Stored items from a collection:
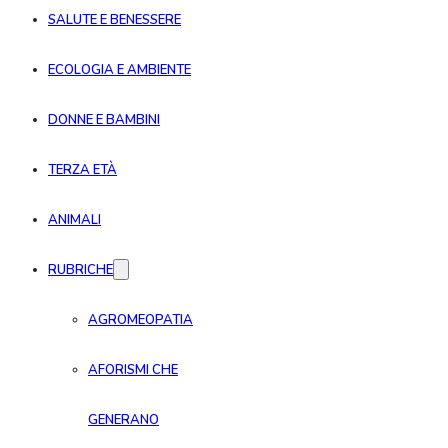
SALUTE E BENESSERE
ECOLOGIA E AMBIENTE
DONNE E BAMBINI
TERZA ETÀ
ANIMALI
RUBRICHE
AGROMEOPATIA
AFORISMI CHE
GENERANO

** INSTRUCTIONS FOR THE TASK **
Leave out the pictures and transcribe the entries above exactly.

** ANSWER BELOW **
SALUTE E BENESSERE
ECOLOGIA E AMBIENTE
DONNE E BAMBINI
TERZA ETÀ
ANIMALI
RUBRICHE
AGROMEOPATIA
AFORISMI CHE
GENERANO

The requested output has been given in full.